With Extra Time And Activities, Things Looking Up At Whittier
Whittier Elementary School in southeast Albuquerque is making a comeback. In 2017, the state Public Education Department designated it as among the worst of the “failing” schools. Albuquerque Public Schools came up with a plan to turn things around at Whittier, including increased staffing and afternoon extracurricular time called Genius Hour. KUNM visited a Genius Hour recently when the drama club presented its play.
It was Daniel Herrera’s first ever performance, and he was a bit nervous. The show is from Sideways Stories from Wayside School. Herrera has a small but important speaking role as the builder who accidentally built the school sideways, like a skyscraper.
"It was only supposed to be one story high with 30 classrooms," explained Herrera. "Instead, it’s thirty stories high with one classroom in each story."
After the play, Chris Gallegos said he likes that the school day now ends at 4:00 p.m. instead of 2:30 p.m. This way his twin fourth grade girls can do most of their homework before they come home.
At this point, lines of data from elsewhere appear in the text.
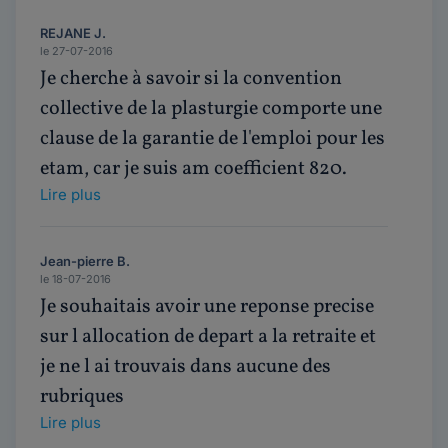
REJANE J.
le 27-07-2016
Je cherche à savoir si la convention
collective de la plasturgie comporte une
clause de la garantie de l'emploi pour les
etam, car je suis am coefficient 820.
Lire plus
Jean-pierre B.
le 18-07-2016
Je souhaitais avoir une reponse precise
sur l allocation de depart a la retraite et
je ne l ai trouvais dans aucune des
rubriques
Lire plus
"You know, going home, trying to make dinner, getting the kids all situated with their homeworks and having to answer questions from three of them," Gallegos recounted a typical evening from last year. "So [the longer day] has been a lot helpful on my part, as far as a parent. They get to do their homework at school, and when they have questions, the teacher’s right there."
Kim Finke is the new principal at Whittier. She said the longer day and longer year have translated into about a $12,000 bump in pay for teachers.
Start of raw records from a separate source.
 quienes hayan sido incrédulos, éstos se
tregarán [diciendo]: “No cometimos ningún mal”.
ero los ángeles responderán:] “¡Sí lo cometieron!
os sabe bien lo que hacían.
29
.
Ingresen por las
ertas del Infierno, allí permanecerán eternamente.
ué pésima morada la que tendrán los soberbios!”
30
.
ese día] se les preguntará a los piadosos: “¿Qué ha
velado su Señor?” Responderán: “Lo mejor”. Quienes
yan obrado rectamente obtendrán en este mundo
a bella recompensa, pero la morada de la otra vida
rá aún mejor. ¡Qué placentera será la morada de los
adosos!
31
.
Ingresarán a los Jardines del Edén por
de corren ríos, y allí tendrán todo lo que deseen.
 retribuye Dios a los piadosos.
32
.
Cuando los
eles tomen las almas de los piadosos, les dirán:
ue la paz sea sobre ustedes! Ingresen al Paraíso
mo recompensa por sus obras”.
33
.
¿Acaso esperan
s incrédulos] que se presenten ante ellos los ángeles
Finke has done school turnarounds before, including at Corrales Elementary, but she said she's never had the amount of extra money that this state-required plan has brought in.
"Just being able to have extra personnel, extra time with my staff," said Finke. "We have professional development every single morning, so we get to sit down and talk about our issues and actually collaborate and work on them."
She said in just the first half of the school year, the number of students scoring on grade level in math went up by 15 percent.
She resisted pressure from the state to get rid of teachers in the turnaround process, Finke said. Instead, she’s trying to make sure everyone at Whittier has the knowledge and support they need to do their jobs well.
"There’s been a lot of teacher-blaming I feel, across the state," said Finke. "And that’s not what it is. It’s about having correct systems. I believe that our job in administration is to provide fertile ground to help people be successful."
The plan is for Finke to stay at Whittier for three years, and when she leaves, the changes are meant to stick.
Last week, the Public Education Department announced it upgraded Whittier and three other elementary schools from the bottom-tier designation.